STEPHANIE MARCH: The mismanagement of government stockpiles of weapons by authorities is a common thread throughout East Timor's relationship with small arms over the past 50 years. Most recently, soldier turned rebel Alfredo Reinado and his followers who were in possession of police weapons shot and seriously injured President Jose Ramos Horta in February this year. Weak government gun control first became a problem in 1959 in the mountain district of Viqueque when a group of anti-imperialist rebels seized 48 weapons from government offices and launched a bloody yet unsuccessful rebellion. At various times over the next five decades non-state groups used weapons taken from both the Portuguese colonisers and then ruling Indonesian authorities to wreak havoc across the tiny nation.

EDWARD REES: And finally in 2006 and 2007, government weapons were misused or distributed by Timorese politicians and or senior members of the security forces and then those weapons were then used against civilians and or their opponents.

STEPHANIE MARCH: Edward Rees is the author of a new report by the Small Arms Survey called "Dealing with the Kilat," which means "gun" in the local Tetum language.

EDWARD REES: So the story from 1959 until 2007 is that there isn't an illicit small arms problem in Timor but there is a problem with managing the weapons in government stockpiles.

STEPHANIE MARCH: His report which is an historical overview cites a number of reasons for poor weapons control.

EDWARD REES: I think the matter of physically weak or inconsequential infrastructure in the form of armouries needs to be addressed, there are weak controls over how weapons and in particular ammunition are checked in and checked out.

STEPHANIE MARCH: Most of the guns distributed in 2006 and 2007 have been accounted for but Edward Rees says there's little indication that weapons management in the police force has improved since the crisis two years ago. Interim Police Commander Alfonso de Jesus told Radio Australia there are a small number of officers who fail to surrender their weapons at the end of a shift. Edward Rees says before 2006 each special police unit was issued with a particular model of weapon. The Rapid Response Unit had FNC rifles, the Border Patrol was issued with HK-33s and the Police Reserve Unit had Steyrs.

EDWARD REES: Now you see that rifles are moving around the police service in what seems like an almost totally ad hoc fashion. So one unit will possess all three types of weapons. I don't know how weapons are, or by what means they are distributed but it would appear that if an officer prefers a green gun as opposed to a black gun that's what he gets.

STEPHANIE MARCH: Alfredo Reinado and his followers were disarmed in 2006. In 2007 they were able to take a number of HK-33 rifles from the Police Border Patrol Unit and roam free in the mountains for the next year. Ironically Edward Rees says it could have been one of those HK-33s that was donated by the Government of Malaysia while Jose Ramos Horta was foreign minister that was used to shoot him as President in February this year. No one predicted the attack on the leadership but Edward Rees says the months following were the first time in history a Timorese Government has taken seriously the problem of arms control.

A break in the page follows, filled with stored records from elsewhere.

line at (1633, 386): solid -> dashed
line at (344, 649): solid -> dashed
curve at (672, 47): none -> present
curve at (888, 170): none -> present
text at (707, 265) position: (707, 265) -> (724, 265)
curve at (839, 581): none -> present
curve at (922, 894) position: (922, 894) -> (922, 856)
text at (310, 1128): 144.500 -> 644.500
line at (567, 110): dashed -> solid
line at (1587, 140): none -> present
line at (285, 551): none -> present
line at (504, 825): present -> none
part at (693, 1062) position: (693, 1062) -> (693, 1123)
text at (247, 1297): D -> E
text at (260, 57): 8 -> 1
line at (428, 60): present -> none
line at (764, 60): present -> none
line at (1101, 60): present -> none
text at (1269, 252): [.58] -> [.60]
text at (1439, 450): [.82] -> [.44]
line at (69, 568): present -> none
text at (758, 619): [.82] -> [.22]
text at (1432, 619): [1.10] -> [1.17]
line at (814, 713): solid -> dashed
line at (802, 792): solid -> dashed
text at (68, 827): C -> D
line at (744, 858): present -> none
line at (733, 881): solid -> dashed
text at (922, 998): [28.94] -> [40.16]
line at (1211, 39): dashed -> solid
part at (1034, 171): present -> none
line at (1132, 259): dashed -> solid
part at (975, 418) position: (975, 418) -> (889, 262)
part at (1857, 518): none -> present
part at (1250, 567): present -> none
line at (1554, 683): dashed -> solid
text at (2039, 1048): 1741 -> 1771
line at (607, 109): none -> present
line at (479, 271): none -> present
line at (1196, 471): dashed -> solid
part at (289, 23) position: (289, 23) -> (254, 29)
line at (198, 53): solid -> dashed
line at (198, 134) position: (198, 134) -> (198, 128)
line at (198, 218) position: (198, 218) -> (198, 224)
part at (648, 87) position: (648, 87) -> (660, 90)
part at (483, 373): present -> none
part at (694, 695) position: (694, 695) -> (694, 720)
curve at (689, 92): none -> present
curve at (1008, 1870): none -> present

In February the government launched 'Operation Halibur' which successfully applied pressure from the security forces to convince the rebel group to surrender its weapons peacefully.

EDWARD REES: Between July and September of this year something called 'Operation Kilat' which was designed to be a voluntary surrendering of weapons, arms and munitions to the government in which thousands of home made weapons, primarily bladed weapons were surrendered. But also 150 to 200 home made fire arms were surrendered. Something in the vicinity of 100 to 150 grenades were surrendered and thousands upon thousands of rounds of ammunition were surrendered.

STEPHANIE MARCH: In June, the government introduced a new gun law to Parliament but it was widely criticised for seeking to allow civilians to be armed and because it put the power to issue gun licences solely in the hand of the Police Commander. A revised version of the law is to be put before Parliament in the coming weeks.